What you have to do → Convert the records below into a JSON list of strings with one string per line, skipping blank lines. Leave the pictures out of the result.

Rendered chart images

============

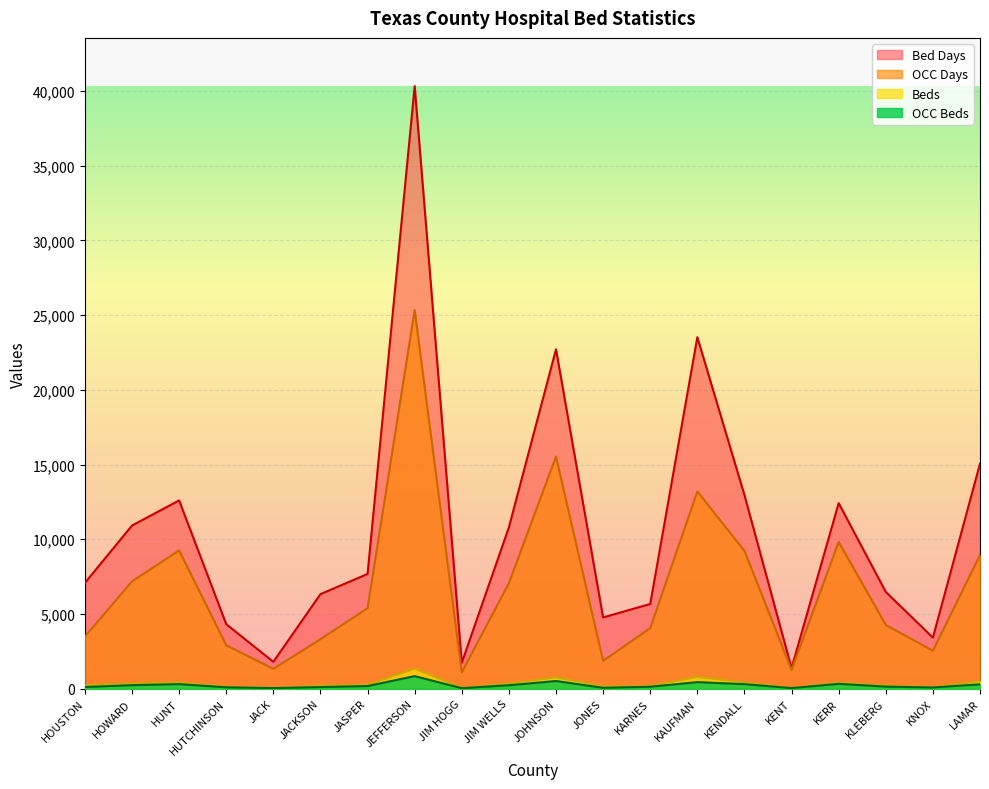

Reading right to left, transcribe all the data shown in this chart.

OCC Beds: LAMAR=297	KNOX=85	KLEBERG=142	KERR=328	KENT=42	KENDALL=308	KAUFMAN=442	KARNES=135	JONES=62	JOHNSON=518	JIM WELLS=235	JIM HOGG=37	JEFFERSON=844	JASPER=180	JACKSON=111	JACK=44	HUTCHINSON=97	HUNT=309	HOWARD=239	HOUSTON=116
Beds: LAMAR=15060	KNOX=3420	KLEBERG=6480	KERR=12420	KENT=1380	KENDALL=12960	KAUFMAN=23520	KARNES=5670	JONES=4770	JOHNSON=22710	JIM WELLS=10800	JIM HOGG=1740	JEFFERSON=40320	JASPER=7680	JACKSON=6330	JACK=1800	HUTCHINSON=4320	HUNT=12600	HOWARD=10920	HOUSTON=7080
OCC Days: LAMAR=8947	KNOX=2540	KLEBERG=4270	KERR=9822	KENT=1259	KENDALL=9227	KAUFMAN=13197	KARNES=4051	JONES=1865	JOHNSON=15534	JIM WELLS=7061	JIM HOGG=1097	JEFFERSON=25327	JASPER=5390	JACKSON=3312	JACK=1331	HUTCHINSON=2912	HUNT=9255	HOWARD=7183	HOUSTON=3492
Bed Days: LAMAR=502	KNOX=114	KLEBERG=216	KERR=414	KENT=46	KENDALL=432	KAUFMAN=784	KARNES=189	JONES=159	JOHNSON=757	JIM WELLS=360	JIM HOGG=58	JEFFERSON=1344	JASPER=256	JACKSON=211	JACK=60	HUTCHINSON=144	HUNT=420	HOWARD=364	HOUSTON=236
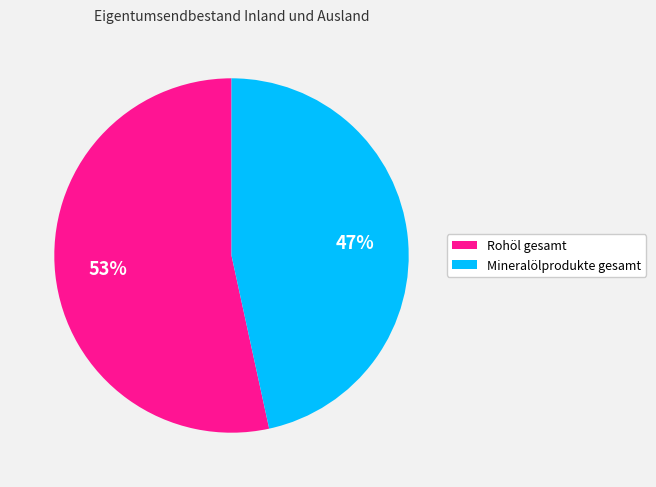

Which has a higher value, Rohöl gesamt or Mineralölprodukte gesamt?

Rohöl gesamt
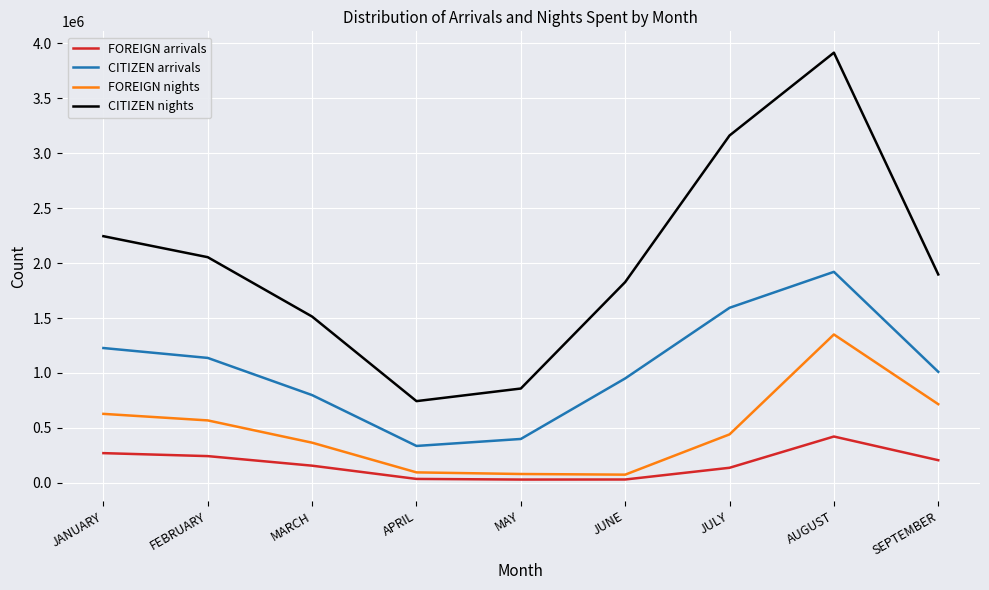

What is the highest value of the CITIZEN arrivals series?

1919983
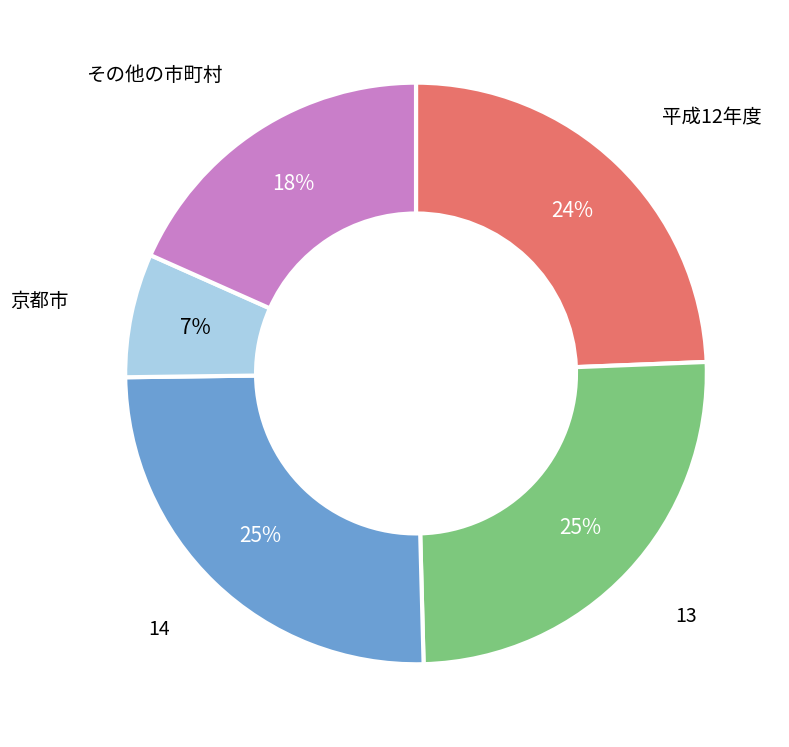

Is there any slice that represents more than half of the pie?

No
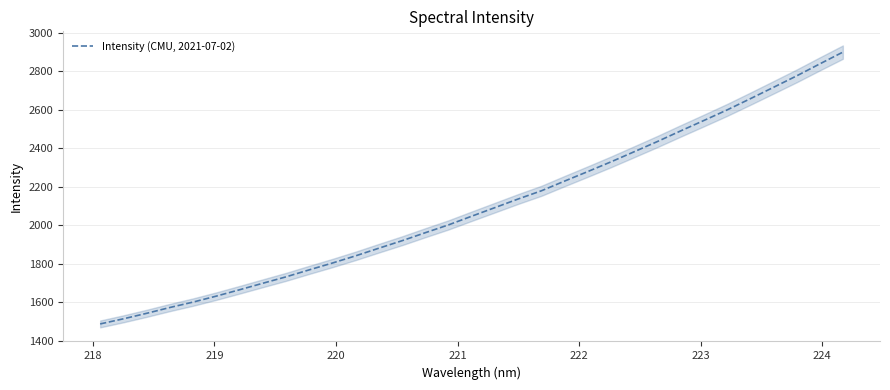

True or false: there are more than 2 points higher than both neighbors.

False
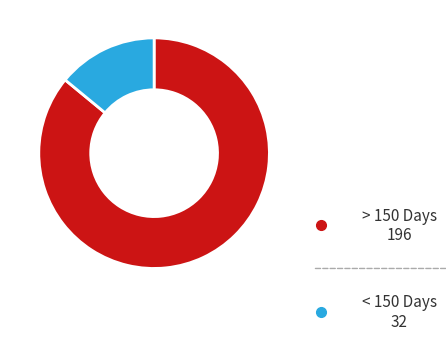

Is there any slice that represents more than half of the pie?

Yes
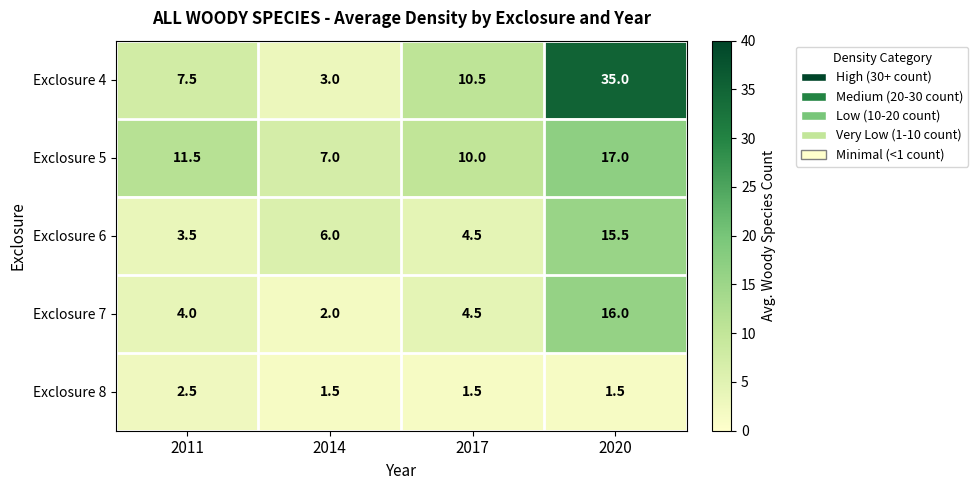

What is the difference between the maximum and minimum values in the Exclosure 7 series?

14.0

============

Solution to this task →
[
  "Reading right to left, transcribe all the data shown in this chart.",
  "OCC Beds: LAMAR=297\tKNOX=85\tKLEBERG=142\tKERR=328\tKENT=42\tKENDALL=308\tKAUFMAN=442\tKARNES=135\tJONES=62\tJOHNSON=518\tJIM WELLS=235\tJIM HOGG=37\tJEFFERSON=844\tJASPER=180\tJACKSON=111\tJACK=44\tHUTCHINSON=97\tHUNT=309\tHOWARD=239\tHOUSTON=116",
  "Beds: LAMAR=15060\tKNOX=3420\tKLEBERG=6480\tKERR=12420\tKENT=1380\tKENDALL=12960\tKAUFMAN=23520\tKARNES=5670\tJONES=4770\tJOHNSON=22710\tJIM WELLS=10800\tJIM HOGG=1740\tJEFFERSON=40320\tJASPER=7680\tJACKSON=6330\tJACK=1800\tHUTCHINSON=4320\tHUNT=12600\tHOWARD=10920\tHOUSTON=7080",
  "OCC Days: LAMAR=8947\tKNOX=2540\tKLEBERG=4270\tKERR=9822\tKENT=1259\tKENDALL=9227\tKAUFMAN=13197\tKARNES=4051\tJONES=1865\tJOHNSON=15534\tJIM WELLS=7061\tJIM HOGG=1097\tJEFFERSON=25327\tJASPER=5390\tJACKSON=3312\tJACK=1331\tHUTCHINSON=2912\tHUNT=9255\tHOWARD=7183\tHOUSTON=3492",
  "Bed Days: LAMAR=502\tKNOX=114\tKLEBERG=216\tKERR=414\tKENT=46\tKENDALL=432\tKAUFMAN=784\tKARNES=189\tJONES=159\tJOHNSON=757\tJIM WELLS=360\tJIM HOGG=58\tJEFFERSON=1344\tJASPER=256\tJACKSON=211\tJACK=60\tHUTCHINSON=144\tHUNT=420\tHOWARD=364\tHOUSTON=236",
  "Which has a higher value, Rohöl gesamt or Mineralölprodukte gesamt?",
  "Rohöl gesamt",
  "What is the highest value of the CITIZEN arrivals series?",
  "1919983",
  "Is there any slice that represents more than half of the pie?",
  "No",
  "True or false: there are more than 2 points higher than both neighbors.",
  "False",
  "Is there any slice that represents more than half of the pie?",
  "Yes",
  "What is the difference between the maximum and minimum values in the Exclosure 7 series?",
  "14.0"
]